Americanization of global finance (cont.)

J. Barkley Rosser, Jr. rosserjb at jmu.edu
Thu Sep 23 14:06:32 PDT 1999


The yen does not just go in one direction. It was going down for quite awhile in recent years.

The larger truth is that there tend to be pronounced short-run trends in currency values that go on for some time. These trends have very little to do with "fundamentals" but look more like speculative bubbles. There are very long run trends in currency values that do, more or less, reflect fundamentals, but they only operate over very long periods of time.

Thus, the usual story on long run currency fundamentals is the purchasing power parity (PPP) equilibrium which reflects both productivity and inflation in respective countries. Countries with long run strong productivity growth and low inflation will tend to have stronger currencies. And one sees this between the major economies over, say, the last 50 years. But the best estimates suggest that the reversion toward the PPP equilibrium is at about a rate of 15% per year. That's not much and is easily overwhelmed by much shorter phenomena such as interest rates that can strongly influence capital movements which easily swamp the trade related movements.

Indeed, even with interest rates things can be all screwy. The usual story is that an increase in interest rates will push a currency up. I certainly tell my students that as do all professional economists who teach. But does this hold in the real world? Frequently not. Thus, last fall, when the Fed cut US interest rates the $ rose and several years ago when the Fed raised them the $ fell (I believe that Doug H. and I duked it out back then about this matter). Anyway, an explanation involves expectations. Falling interest rates imply a strong economy and also rising asset prices. So foreigners pump money into your stock market. Rising interest rates damage asset values and foreigners take their money out, just as the Japanese appear to be doing today with US interest rates on the uptick while interest rates are about zero in Japan (yes, real interest rates are pretty high with deflation going on).

Plus, indeed, there are a host of studies going back to the beginning of the floating rate regime in the early 70s showing the existence of these long trends. A biggie was in the early 80s when the $ rose, and then turned around and fell for several years. Long swings (not at the Kondratiev frequency, however) are the rule, not the exception in forex markets.

Request
In the post on currency trends, translate this sentence into Spanish: "Countries with long run strong productivity growth and low inflation will tend to have stronger currencies." The listing has no connection to the post on currency trends.

Data segment
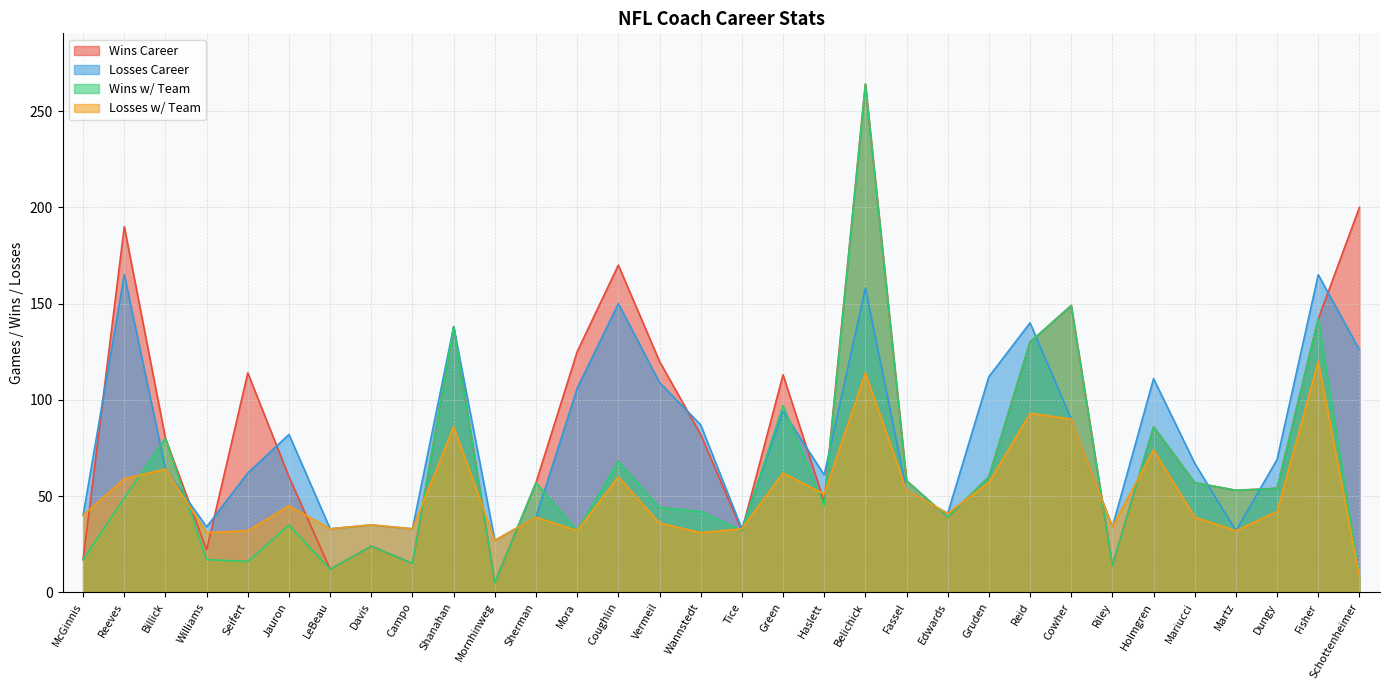

At which label is Losses w/ Team closest to 64?

Billick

Result of this exercise
Los países con un fuerte crecimiento de la productividad a largo plazo y una inflación baja tenderán a tener monedas más fuertes.